The requirements for this type of platform haven’t gone unnoticed, these are just some of the vendors we looked at before settling on Domino Data Labs.
Each has their strengths and weaknesses, so which one is best depends on your use-cases.
There’s another positive side-effect of going down the DataOps route.
You require fewer roles due to self-service.
There no need for Specialist Dev Ops, Infrastructure Engineers, Sys Admins or DBAs.
This reduces friction, hand-offs, bottlenecks
You’re left with just four key roles, Data Scientists, Data Engineers, Data Analysts (who are a much under-invested in group as everyone wants to be a Data Scientist) and the Line of Business (these are the stakeholders and also those who will help integrate your Data Product into other applications.
Worrying About Artificial Intelligence when you can’t even produce a Sales report is not going to get you very far.
You need to worry about being able to action data instead in alignment with the organisation’s strategy and goals.
80% of the battle is knowing what not to work on.
You should not work on projects but products.
Products are in constant use by consumers and have direct customer and business benefit. The benefit scales according to the number of customers who use them. A data product may be a machine learning model, a segmentation, a recommendation engine, a dashboard. They may be integrated into other products. They have an owner, you get feedback that helps you improve them through iteration.
They are not one-off adhoc pieces of insight that get filed away.
Velocity is th
We need to solve all the problems with Data Science today:
Hamster Wheel Analytics – Doing busywork for the organisation that makes us feel good because we’re putting in a lot of effort and clients appreciate but is never going to move the needle.

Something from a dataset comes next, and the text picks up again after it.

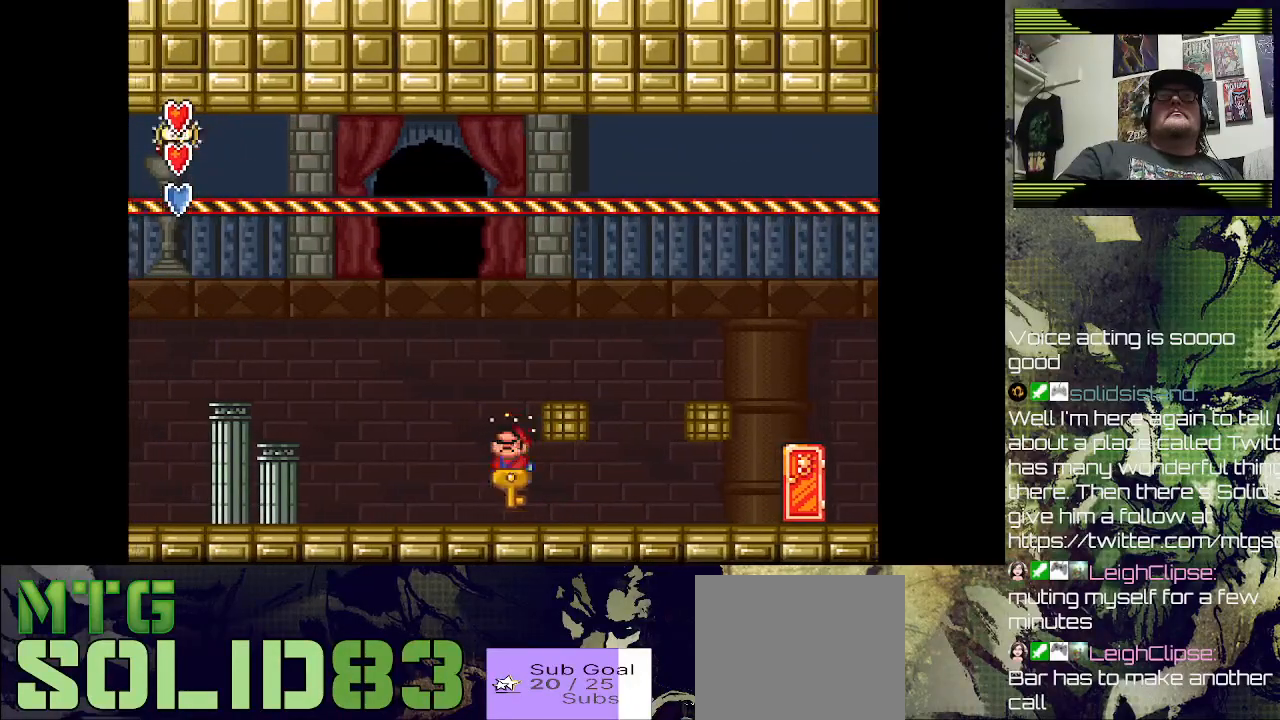
{"buttons": ["SQUARE", "DPAD_LEFT"], "left_stick": "center", "right_stick": "center", "events": [[33, "DPAD_LEFT", "down"]]}
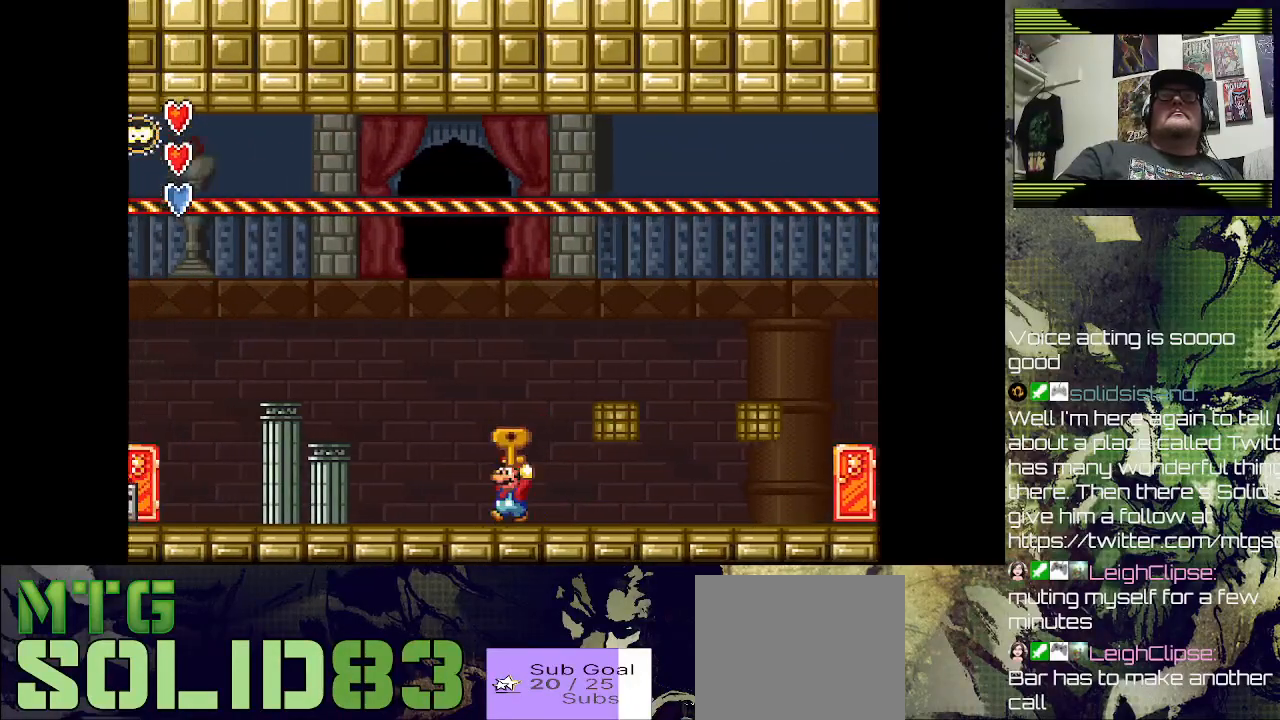
{"buttons": ["SQUARE", "DPAD_LEFT"], "left_stick": "center", "right_stick": "center", "events": [[167, "CROSS", "down"], [500, "CROSS", "up"]]}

The work we do that’s not repeatable because it was never documented
The aimless crash and burn – Where we explore data to find the magical insights without a clear objective or worse the rest of the business has no interest in
The Roadblock – Work we do that has no route to the customers because it is blocked by corporate silos, IT, Security, lack of infrastructure, tools or willingness to integrate into an end product and remains on a laptop.
Work we do that does make a customer impact which we can’t measure because the feedback loop was never closed.
Instead we can move to the DataOps World – What I like to call the Data Science Factory.
It starts with alignment with the rest of the business’ strategy to create options for Agile Delivery and collaboration to deliver them.
Rapid delivery of Data Products because there is the governance, trust in data, self-service and automation
A path to the end-consumer and feedback to measure value for the next iteration.